On 1/7/15 2:48 PM, Kent James wrote:

> I'm curious why you are singling out Gerv here, when Ben's comment "as
> an atheist" could certainly be interpreted as "all other religions are
> false". Doesn't belief in no God mean that you believe that those who
> believe in God have false beliefs?

The difference is that:

1) Ben didn't syndicate a post to planet dedicated to his atheism and
telling everyone how great it is (nor has he done this over and over for
years) on Planet.

2) Ben didn't comment on the religions of other folks at all (outside of
the immediate scope of discussing Gerv's post). There is a difference
between a self-identification, "I am an atheist," and acting as a
proponent, "I am an atheist and your views are all wrong, let me tell
you about my atheism and how wrong you are."
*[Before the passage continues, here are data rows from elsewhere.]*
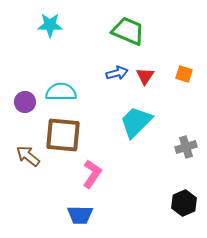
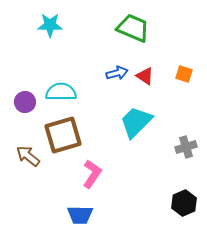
green trapezoid: moved 5 px right, 3 px up
red triangle: rotated 30 degrees counterclockwise
brown square: rotated 21 degrees counterclockwise
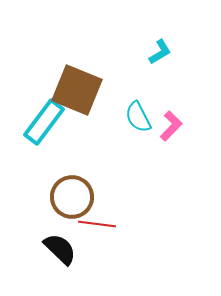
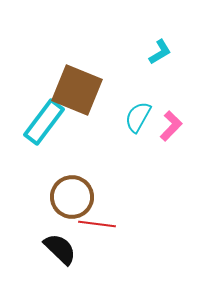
cyan semicircle: rotated 56 degrees clockwise
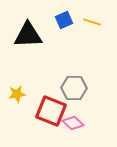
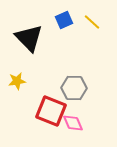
yellow line: rotated 24 degrees clockwise
black triangle: moved 1 px right, 3 px down; rotated 48 degrees clockwise
yellow star: moved 13 px up
pink diamond: rotated 25 degrees clockwise
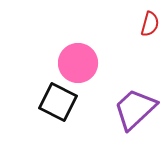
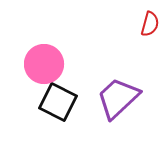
pink circle: moved 34 px left, 1 px down
purple trapezoid: moved 17 px left, 11 px up
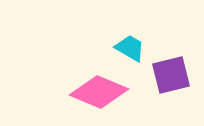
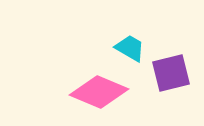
purple square: moved 2 px up
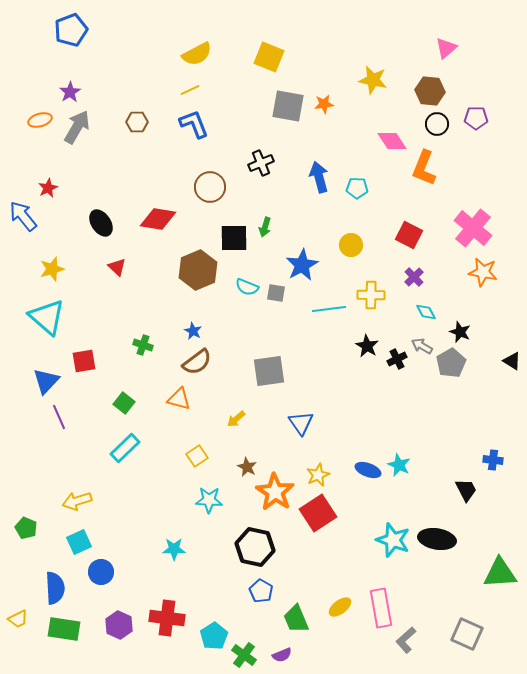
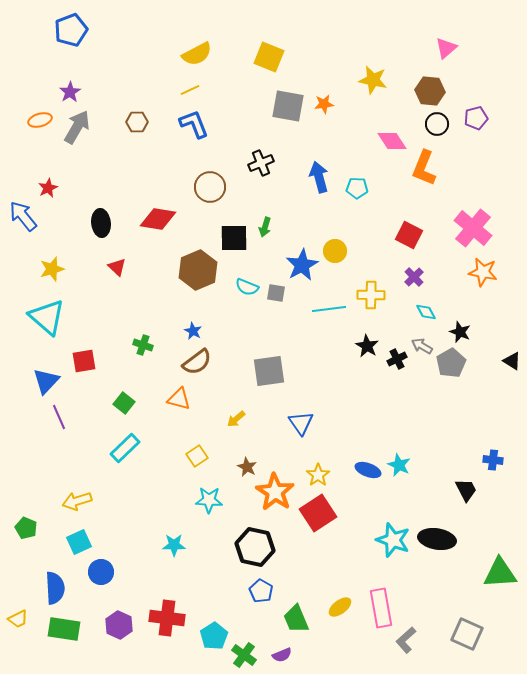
purple pentagon at (476, 118): rotated 15 degrees counterclockwise
black ellipse at (101, 223): rotated 28 degrees clockwise
yellow circle at (351, 245): moved 16 px left, 6 px down
yellow star at (318, 475): rotated 10 degrees counterclockwise
cyan star at (174, 549): moved 4 px up
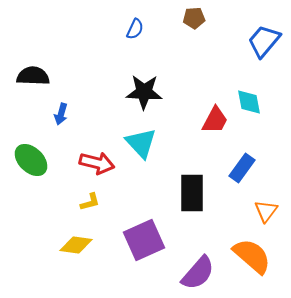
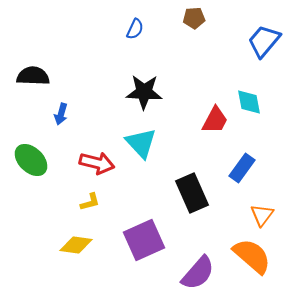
black rectangle: rotated 24 degrees counterclockwise
orange triangle: moved 4 px left, 4 px down
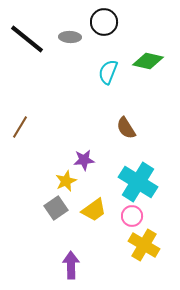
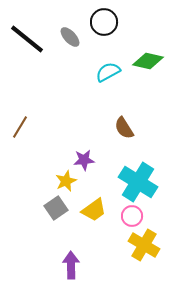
gray ellipse: rotated 45 degrees clockwise
cyan semicircle: rotated 40 degrees clockwise
brown semicircle: moved 2 px left
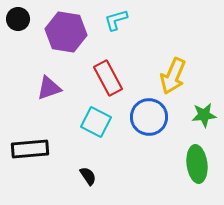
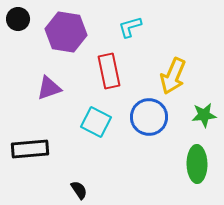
cyan L-shape: moved 14 px right, 7 px down
red rectangle: moved 1 px right, 7 px up; rotated 16 degrees clockwise
green ellipse: rotated 6 degrees clockwise
black semicircle: moved 9 px left, 14 px down
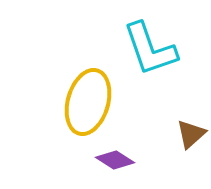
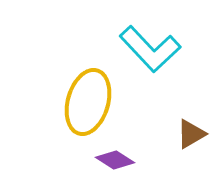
cyan L-shape: rotated 24 degrees counterclockwise
brown triangle: rotated 12 degrees clockwise
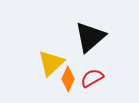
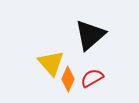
black triangle: moved 2 px up
yellow triangle: rotated 28 degrees counterclockwise
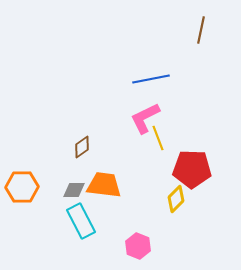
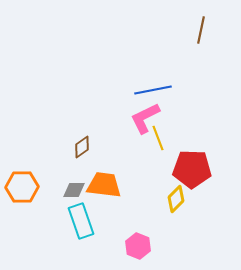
blue line: moved 2 px right, 11 px down
cyan rectangle: rotated 8 degrees clockwise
No one condemns Gerv or others simply for identifying with their faith
(I hope). People have all kinds of beliefs and others have all kinds of
opinions about them.

So, sure, by saying you have a particular viewpoint, some folks could
construe it as condemning other viewpoints but, without explicitly
saying that, it is simply "This is my thing (and I'm not talking about
whatever your thing might be)." The latter is the polite view in a
pluralistic society or group where people have viewpoints that are
fundamentally in conflict yet still need to work together and get along
day to day.

I, for one, do not care one bit whether or not Gerv or anyone else is
Christian, Muslim, an Atheist, or whatever. It is a pluralistic society
and I'm quite happy about that. I would rather not to have a religious
discussion in the context of my *work* and with people that I am
required to work with.

This goes for divisive politics as well. I don't care if you're a
Republican or a Socialist (or whatever) but within a work context,
unless we are close friends discussing things, I'd rather not hear about
your political beliefs and have you trying to convince me to join your
political party or vote a certain way. That's what I do with friends
over drinks after work hours.

Clearly, there are fuzzy lines around a lot of this because Mozilla as a
project has views that some would consider inherently political. As far
as I know, we don't have any that are religious. Also, there is some
kind of spectrum being someone saying "I am a Democrat" and trying to
convince you to sign a proposition form for the state government for a
cause. This goes to religion as well.

> My point is not to criticize Ben, but to point out that limits on
> stating what you believe are always very subject to the biases of those
> doing the censoring.

Except no one is censoring. People can post whatever they want on their
blogs. The changes requested are for people to not send everything they
post to Planet by default and, basically, not to send divisive things.
The question is of what it is appropriate to send to your fellow project
members and coworkers in a feed that many follow because of their jobs.
People have asked Gerv to stop for years. He doesn't and we have a
variation of this conversation in places at least annually. People
(including me) have gotten annoyed about it because it is perceived as
being extremely rude and uncivil to fellow project members. I'm actually
resigned to the idea that Gerv is never going to stop doing it because
he's not stupid (at all) and is not unaware that it pisses folks off but
(I assume) feels that it is necessary to do anyway.

> TL;DR Why can't we agree to disagree on topics and page down instead of
> censoring individual views of Mozillians."

Because I open my planet feed and see someone evangelizing their
religion to me. I'm not interested but I need to read the feed in order
to keep up with the overall Mozilla community.